Data for processing:
========================
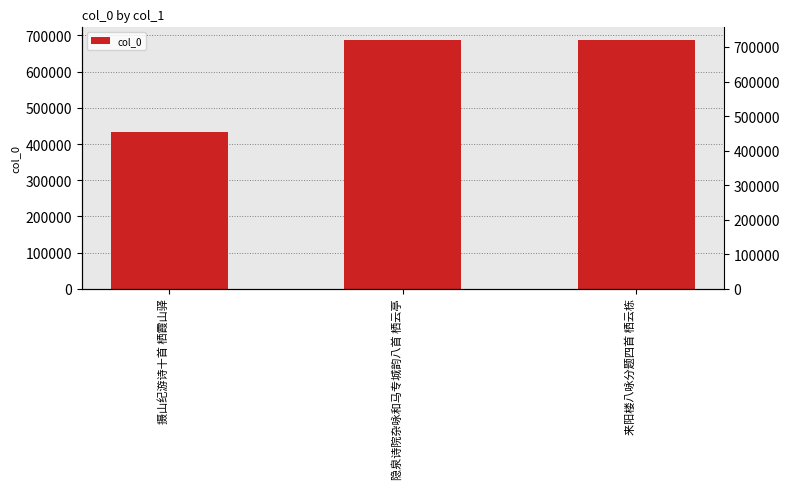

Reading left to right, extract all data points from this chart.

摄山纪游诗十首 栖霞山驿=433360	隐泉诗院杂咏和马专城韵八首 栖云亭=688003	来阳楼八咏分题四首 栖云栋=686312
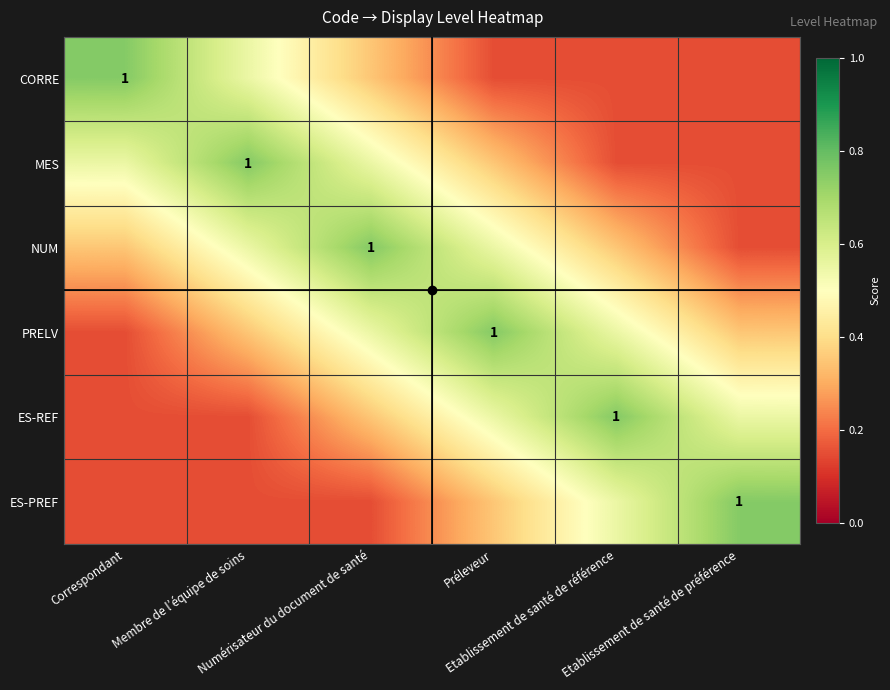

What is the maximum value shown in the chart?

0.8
========================
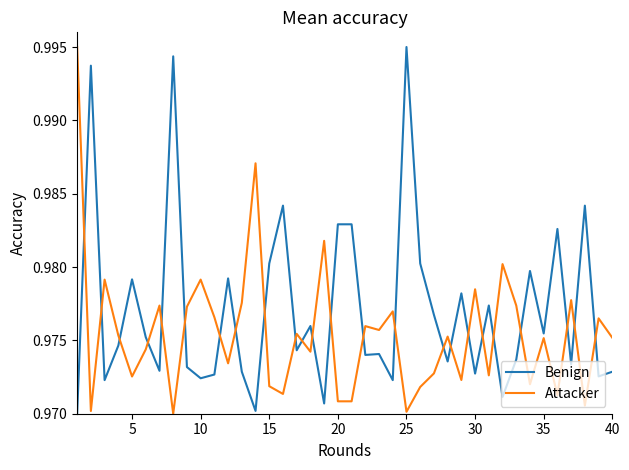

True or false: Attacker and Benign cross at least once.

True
========================
Exercise goal:
Reproduce the entries above without alteration, beginning at the line that contains "Reading left to" and ending after the line that contains "What is the maximum value shown in the chart?". Leave out the pictures.

Result of the exercise:
Reading left to right, extract all data points from this chart.

摄山纪游诗十首 栖霞山驿=433360	隐泉诗院杂咏和马专城韵八首 栖云亭=688003	来阳楼八咏分题四首 栖云栋=686312

What is the maximum value shown in the chart?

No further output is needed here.